No doubt the retention of Cardross as a ruin is one option that a conservation plan would explore. But given all the health-and-safety problems that the seminary poses at present, it won't be easy to make it a meaningful ruin - one that isn't too sanitised or inaccessible.

And despite all the debris and localised collapse, a conservation plan could well reveal a building that is structurally quite sound. Currently, in experiencing the ruin, you certainly still sense the quality of St Peter's when new and can believe that it functioned as a vehicle for religious experience (or a secular, contemplative equivalent). So if restoration does prove feasible, surely any reuse has to be in the spirit of the original? The hotel option would have missed the cues that the architecture gives and trivialised the building.

The essence of St Peter's Seminary, embodied in its architecture and setting, lies in the interplay of the individual, the community, and the cosmos. If a trainee priest was tired of study or billiards (or even the transistor), he could step outside onto a balcony and find the stars overhead or perhaps a storm shaking the nearby trees - that mysterious larger dimension in which St Peter's, and the faith it was meant to foster, existed. It's this fundamental seriousness that reuse should respect - which, of course, is a challenge.

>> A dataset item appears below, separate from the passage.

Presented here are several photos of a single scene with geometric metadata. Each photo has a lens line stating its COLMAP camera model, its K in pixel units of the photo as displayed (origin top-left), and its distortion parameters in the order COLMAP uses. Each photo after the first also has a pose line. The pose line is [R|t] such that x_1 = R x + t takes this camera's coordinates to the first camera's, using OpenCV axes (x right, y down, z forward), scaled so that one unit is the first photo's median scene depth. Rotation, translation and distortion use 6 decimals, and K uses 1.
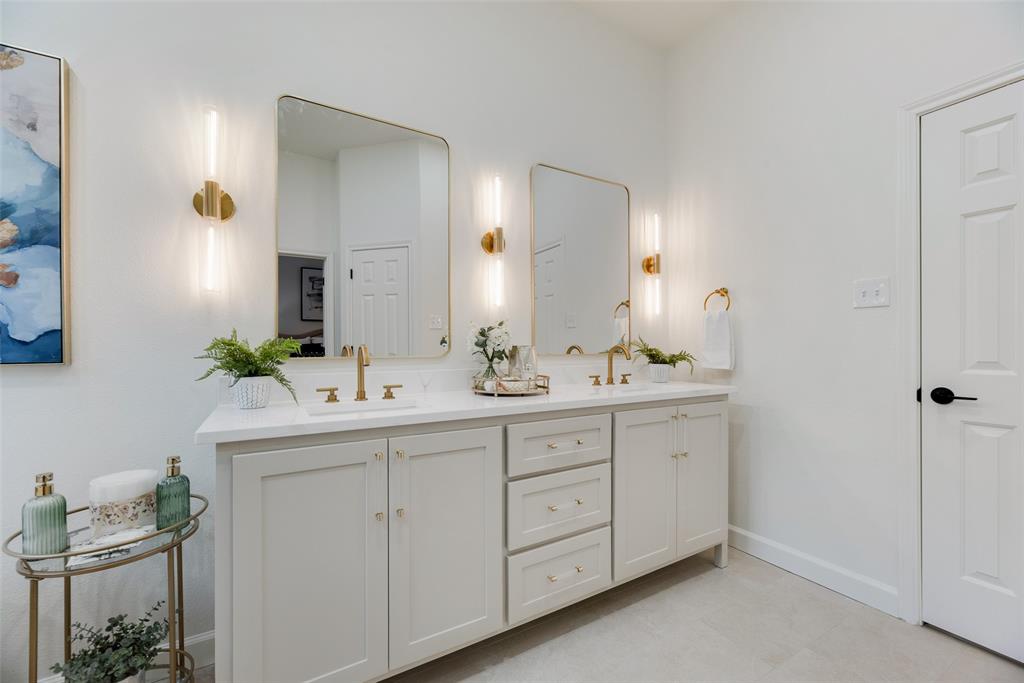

Now that a conservation plan is a distinct possibility, it's worth remembering what has happened with an earlier Modern building, whose neglect and abandonment spurred the founding of Docomomo - Duiker and Bijvoet's Zonnestraal Sanatorium at Hilversum. After many years of uncertainty, much of it has recently been restored, to serve a mix of uses, by Wessel de Jonge, who will soon begin work on its most ruinous pavilion - this too had seemed a hopeless case.

Cordula Zeidler, caseworker for the Twentieth Century Society, believes it shouldn't take too long to prepare a conservation plan for St Peter's, once it has been commissioned.

'There's a lot of material on the seminary and it's easily accessible, ' she says, referring to GKC's archives, which are now at the Mackintosh School of Architecture in Glasgow. 'It should be possible to draw up a plan in about six weeks.'

For Cardross, what's vital now is momentum. The Church must commit to a conservation plan as quickly as possible and then make its findings the basis for a revised planning application - which in turn must be determined quickly. Given so much past inertia, it's easy to imagine a scenario in which continued damage to the building during further long delays could make the plan's proposals invalid - or supply an alibi for thinking them so.

Next summer The Lighthouse in Glasgow is staging a Gillespie, Kidd & Coia retrospective. Maybe by then, instead of just a catalogue of sorrows, there might even be good news about the practice's noblest work.